The picture of Lise was taken many years later by a different sea, in a galaxy far, far away (Koversada, Croatia, actually).

Sunday, November 7, 2010

MY MOTHER'S HEADSTONE


The photograph on my Mother’s headstone
Has faded whilst others nearby stay bright and clear,
But her memory remains, each shade and tone,
Despite her absence here.

On the shelves, old volumes sleep, long since read;
The spines of paperbacks slack and the pages brown,
But whilst many of the authors are dead,
I may yet take them down.

Skin wrinkles, bones ache and hair withers grey;
Getting out of that armchair makes me groan and sigh,
But the flame still burns strong within the clay
And the shadows dance high.

The oak in winter has froze like dark stone,
By the graveyard path it stands, naked and sere,
But the vernal pulse will climb its backbone
And wake another year.


(2010)


I’d had the first verse of this for months but didn't know where it was going. Then, one day whilst waiting for Spring, during the coldest winter in the UK for over thirty years, the rest of it suddenly arrived.
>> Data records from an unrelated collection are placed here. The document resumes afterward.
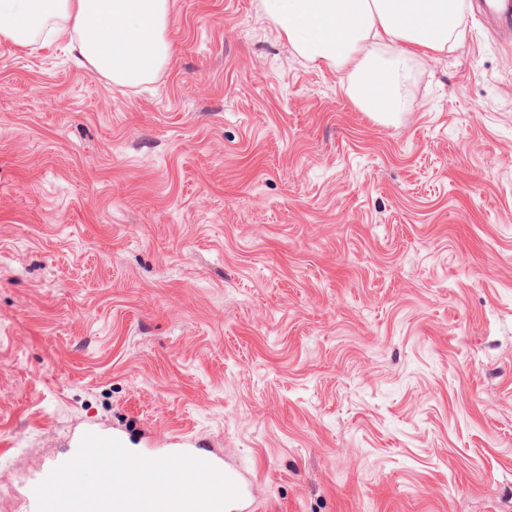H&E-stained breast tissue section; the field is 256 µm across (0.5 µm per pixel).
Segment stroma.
Listing matches in <instances>:
<instances>
[{
  "label": "stroma",
  "instance_id": "1",
  "mask_svg": "<svg viewBox=\"0 0 512 512\" xmlns=\"http://www.w3.org/2000/svg\"><path fill=\"white\" fill-rule=\"evenodd\" d=\"M374 122L262 0L121 86L0 39V512L89 425L253 512H512V44ZM190 456L203 460L213 467H215L217 470H219L221 473H223L225 476H227L229 479H231L238 487L239 490V498L235 501H233L227 508V512H243L247 511L250 508L249 502H250V495H249V486L250 482H244L240 480L239 478L235 477L231 472L226 471L224 469V466L221 462L218 460L204 455H197V454H189Z\"/></svg>",
  "mask_w": 512,
  "mask_h": 512
}]
</instances>
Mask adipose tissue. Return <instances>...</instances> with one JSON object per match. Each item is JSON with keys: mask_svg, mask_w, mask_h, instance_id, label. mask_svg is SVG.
<instances>
[{"mask_svg": "<svg viewBox=\"0 0 512 512\" xmlns=\"http://www.w3.org/2000/svg\"><path fill=\"white\" fill-rule=\"evenodd\" d=\"M264 9L301 57L343 70L351 100L375 113L404 111L414 64L467 27L463 0H264ZM169 10L170 0H0V38L31 52L63 43L113 83L137 85L170 56Z\"/></svg>", "mask_w": 512, "mask_h": 512, "instance_id": "obj_1", "label": "adipose tissue"}]
</instances>
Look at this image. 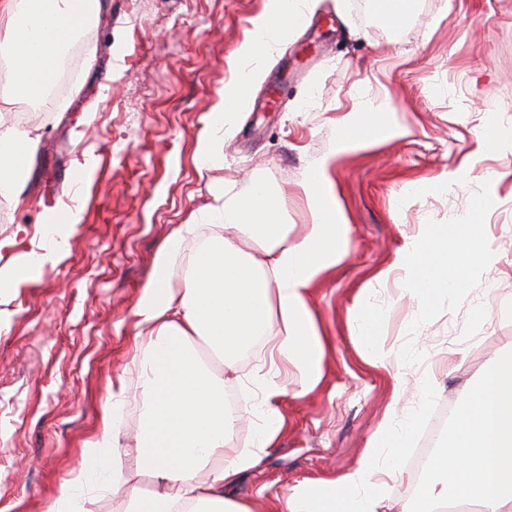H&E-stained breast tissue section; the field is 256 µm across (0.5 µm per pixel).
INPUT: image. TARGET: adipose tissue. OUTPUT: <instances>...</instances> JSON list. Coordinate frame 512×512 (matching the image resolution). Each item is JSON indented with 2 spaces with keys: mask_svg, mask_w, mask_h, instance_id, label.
I'll return each mask as SVG.
<instances>
[{
  "mask_svg": "<svg viewBox=\"0 0 512 512\" xmlns=\"http://www.w3.org/2000/svg\"><path fill=\"white\" fill-rule=\"evenodd\" d=\"M305 0H265L263 11L235 51L250 63L246 76L227 88L219 111L229 122L247 97L257 62L272 57L297 29ZM90 21L87 0H0V23L15 32L10 46L24 99L44 96L56 63L70 40ZM402 133L388 105L372 113L350 112L341 121L337 153L366 148ZM37 140L29 131H0V195L19 197ZM330 158L314 164L305 191L314 216L303 234L292 235L281 202L263 182L247 178L218 209L221 230L185 260L181 283L171 280L180 237L159 251L156 271L138 302L133 343L136 385L147 401L136 461L151 469L162 488L150 495L130 493L125 512H250L225 497L243 471L255 468L261 451L275 447L288 429L280 409L286 387L276 370L258 366L251 382L261 393L256 450L229 454L235 419L225 406L223 379L196 352L204 341L212 355L234 368L239 352L255 338L290 361L302 389L323 376L325 349L309 297L314 282L349 255L351 226L329 177ZM484 204L459 224H423L397 252L395 267L422 313L444 296L467 287L486 250ZM233 228L259 245L255 261L226 238ZM125 374L112 381L111 405L99 440L83 451L81 468L62 485L49 512H87L84 490L91 471L117 448L119 420L128 390ZM408 429L383 425L372 437L359 466L333 480H321L288 496L279 512H431L433 505L466 497L484 512H512V363L489 371L455 418L448 439L430 463L419 504L387 502V479L400 476ZM210 479H201L203 470Z\"/></svg>",
  "mask_w": 512,
  "mask_h": 512,
  "instance_id": "adipose-tissue-1",
  "label": "adipose tissue"
}]
</instances>
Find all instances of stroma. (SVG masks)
Segmentation results:
<instances>
[{
    "label": "stroma",
    "mask_w": 512,
    "mask_h": 512,
    "mask_svg": "<svg viewBox=\"0 0 512 512\" xmlns=\"http://www.w3.org/2000/svg\"><path fill=\"white\" fill-rule=\"evenodd\" d=\"M420 2L387 26L363 0H312L309 22L250 89L258 109L226 127L211 118L265 0H99L66 86L26 122L40 143L20 198L0 196V266L46 257L0 292V512H47L80 467L101 437L113 376L136 377L135 311L159 249L189 224L181 252L196 250L246 176L282 195L285 221L300 228L313 221L308 171L334 156L329 175L353 237L348 258L311 290L323 378L308 392L286 380L288 431L229 489L233 501L274 512L304 485L356 469L382 421L402 427L424 398L457 411L485 372L512 360V140L488 149L480 139L490 124L512 129V0ZM380 99L402 136L336 154L344 115ZM205 133L223 153L203 168ZM460 169L466 177L453 179ZM416 180L430 184L426 195L405 194ZM481 197L489 252L467 288L425 317L396 277L378 281L419 225L458 223ZM62 205L80 221L59 253L46 226ZM360 296L380 317L386 365L360 347ZM126 402L137 415L111 462L127 483L91 491L88 512H124L130 488H155L126 453L142 397L131 391Z\"/></svg>",
    "instance_id": "obj_1"
}]
</instances>
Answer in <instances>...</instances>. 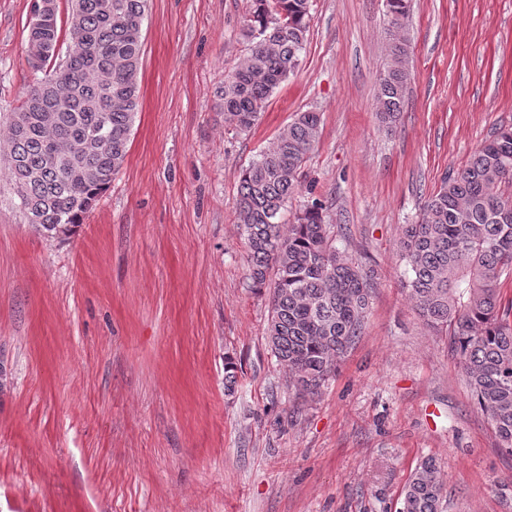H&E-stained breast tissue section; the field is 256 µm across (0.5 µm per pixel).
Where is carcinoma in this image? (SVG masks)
<instances>
[{
    "instance_id": "cac0c4a2",
    "label": "carcinoma",
    "mask_w": 512,
    "mask_h": 512,
    "mask_svg": "<svg viewBox=\"0 0 512 512\" xmlns=\"http://www.w3.org/2000/svg\"><path fill=\"white\" fill-rule=\"evenodd\" d=\"M28 26V61L41 73L7 122L0 151L27 223L70 235L85 223L119 173L138 110L149 0H60ZM249 53L224 75V123L251 129L274 91L296 69L307 42L310 0H249ZM391 65L376 94L390 127L405 108L411 0H386ZM321 117L300 112L273 145L242 170L237 210L248 279L270 289L267 338L299 395L316 396L359 338L368 315L371 271L336 246L326 207L313 201L293 224L281 211L319 140ZM399 252L408 290L427 325L448 333L468 388L501 448L512 454V127L496 129L466 165L445 174L404 224ZM433 457L423 459L397 512H443Z\"/></svg>"
}]
</instances>
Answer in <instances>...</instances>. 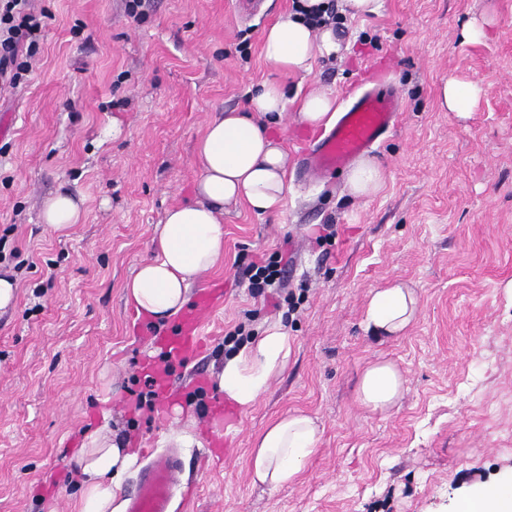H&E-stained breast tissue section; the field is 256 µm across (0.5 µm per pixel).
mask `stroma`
Instances as JSON below:
<instances>
[{
	"label": "stroma",
	"mask_w": 512,
	"mask_h": 512,
	"mask_svg": "<svg viewBox=\"0 0 512 512\" xmlns=\"http://www.w3.org/2000/svg\"><path fill=\"white\" fill-rule=\"evenodd\" d=\"M253 2L242 17L235 0H143L135 18L125 0H33L46 18L32 71L0 87V270L16 281L0 311V512H76L71 462L104 426L137 455L118 502L152 449L174 447L182 512H456L512 479V0H377L338 16L339 52L308 74L262 54L293 0ZM474 25L483 37L470 38ZM448 79L482 87L471 112L441 108ZM263 80L289 91L280 137L292 166L322 136L295 120L304 91L398 92L399 128L371 153L385 187L360 200L345 174L314 183L292 169L279 211L225 206L224 263L190 287L201 345L172 358L163 407L130 412L183 318L137 316L125 284L166 211L193 201L209 119L245 110ZM61 191L84 219L50 232L41 204ZM326 224L336 235L317 244ZM283 256L288 288L304 291L291 313L241 281L249 263ZM395 280L420 310L405 336L381 340L362 314ZM243 321L256 336L281 323L292 343L244 413L215 387L224 336ZM382 360L405 385L380 414L357 382ZM295 411L317 418L316 453L294 484L253 483L255 438Z\"/></svg>",
	"instance_id": "stroma-1"
}]
</instances>
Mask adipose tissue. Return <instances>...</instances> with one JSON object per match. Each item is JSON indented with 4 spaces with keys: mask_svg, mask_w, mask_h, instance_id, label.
<instances>
[{
    "mask_svg": "<svg viewBox=\"0 0 512 512\" xmlns=\"http://www.w3.org/2000/svg\"><path fill=\"white\" fill-rule=\"evenodd\" d=\"M338 50L333 27L312 28L300 14L281 18L263 35L264 59L277 70L307 74L317 57ZM287 102V88L268 80L257 85L246 112L224 111L209 120L196 146L201 170L194 187L196 201L167 211L154 229L153 256L125 285L127 300L138 313L154 321L176 316L190 300L191 283L222 264L226 205L244 204L261 213L282 208L288 192V155L276 132ZM41 217L46 229L63 231L81 223L83 213L72 196L60 193L44 200ZM419 304L415 289L391 282L371 294L362 326L378 338H399L416 320ZM290 354L287 331L270 325L227 360L216 378L218 392L247 411L284 369ZM403 386L398 366L379 361L362 372L357 397L364 408L382 413L398 401ZM319 437V426L308 414L294 412L276 419L253 443V481L272 490L296 482L316 452ZM134 461V454L125 451L110 429L92 432L76 461L78 512H121L113 501Z\"/></svg>",
    "mask_w": 512,
    "mask_h": 512,
    "instance_id": "ef3b65f1",
    "label": "adipose tissue"
}]
</instances>
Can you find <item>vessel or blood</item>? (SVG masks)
I'll return each mask as SVG.
<instances>
[{
	"label": "vessel or blood",
	"instance_id": "obj_1",
	"mask_svg": "<svg viewBox=\"0 0 512 512\" xmlns=\"http://www.w3.org/2000/svg\"><path fill=\"white\" fill-rule=\"evenodd\" d=\"M395 94L365 92L339 116L320 144L303 155L306 176L321 179L345 168L396 128ZM181 461L174 452L157 454L142 471L126 512H169Z\"/></svg>",
	"mask_w": 512,
	"mask_h": 512
}]
</instances>
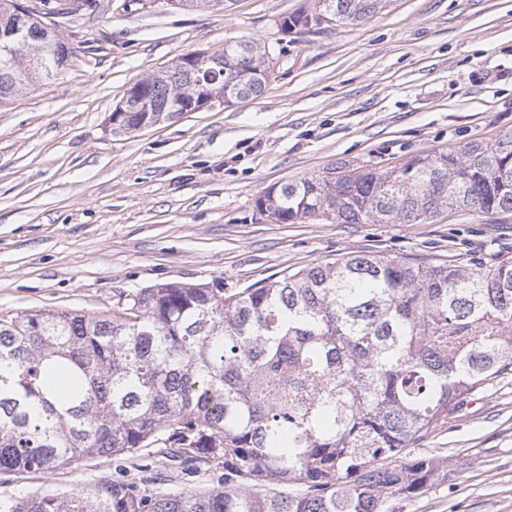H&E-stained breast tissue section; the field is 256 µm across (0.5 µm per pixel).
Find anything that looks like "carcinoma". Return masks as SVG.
<instances>
[{
  "label": "carcinoma",
  "mask_w": 512,
  "mask_h": 512,
  "mask_svg": "<svg viewBox=\"0 0 512 512\" xmlns=\"http://www.w3.org/2000/svg\"><path fill=\"white\" fill-rule=\"evenodd\" d=\"M0 0V32L24 37L0 58V97L65 70L74 48L46 25L72 13H20ZM382 0H313L284 30L359 21ZM265 46L224 47L211 94L229 103L267 83ZM173 118L196 75L175 62L137 81ZM257 209L283 224H418L444 207L512 212V133L460 155H418L390 171L331 169L271 187ZM512 373V263L477 269L355 254L245 288L170 283L130 295L120 314L32 310L0 317V472H53L79 456L157 458L139 481L0 497V512H387L448 483V463L405 462L475 392ZM224 471L200 493L168 486Z\"/></svg>",
  "instance_id": "carcinoma-1"
}]
</instances>
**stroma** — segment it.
<instances>
[{
    "mask_svg": "<svg viewBox=\"0 0 512 512\" xmlns=\"http://www.w3.org/2000/svg\"><path fill=\"white\" fill-rule=\"evenodd\" d=\"M309 4L97 0L73 12L65 71L0 98V317L109 314L157 284L241 288L361 253L512 262L511 213L283 224L258 211L271 186L337 165L397 167L512 133V0H384L360 21L283 31ZM239 40L269 51L261 95L112 134L108 116L137 79ZM407 457L447 460L451 475L394 512H512V374ZM133 463L79 457L50 474H0V497L68 495Z\"/></svg>",
    "mask_w": 512,
    "mask_h": 512,
    "instance_id": "stroma-1",
    "label": "stroma"
}]
</instances>
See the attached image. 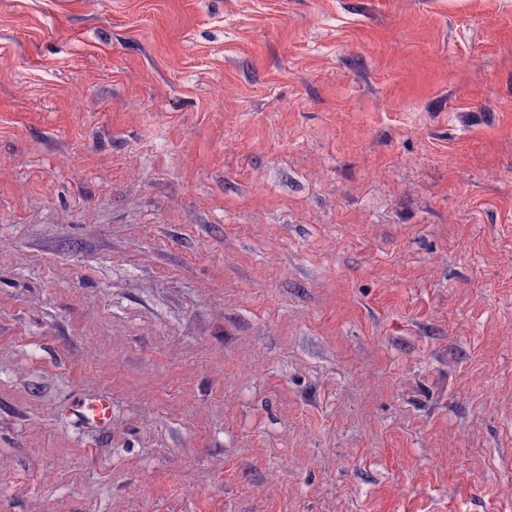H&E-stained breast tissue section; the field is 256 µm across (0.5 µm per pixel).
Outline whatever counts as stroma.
I'll return each instance as SVG.
<instances>
[{
    "instance_id": "obj_1",
    "label": "stroma",
    "mask_w": 512,
    "mask_h": 512,
    "mask_svg": "<svg viewBox=\"0 0 512 512\" xmlns=\"http://www.w3.org/2000/svg\"><path fill=\"white\" fill-rule=\"evenodd\" d=\"M511 327L512 0H0V512H512ZM77 412L84 421L100 429H110L112 426V408L107 399L85 400L78 405Z\"/></svg>"
}]
</instances>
Today is the fourteenth anniversary of my mother’s passing so it is fitting that I include this poem now. A couple of weeks ago, I visited Gilroes Cemetery and was uplifted by the sight of a blaze of Autumn trees facing her headstone. The photograph however, was taken at the church of St. Mary De Castro in Sanvey Gate during that long awaited Spring and seems to compliment the poem effectively.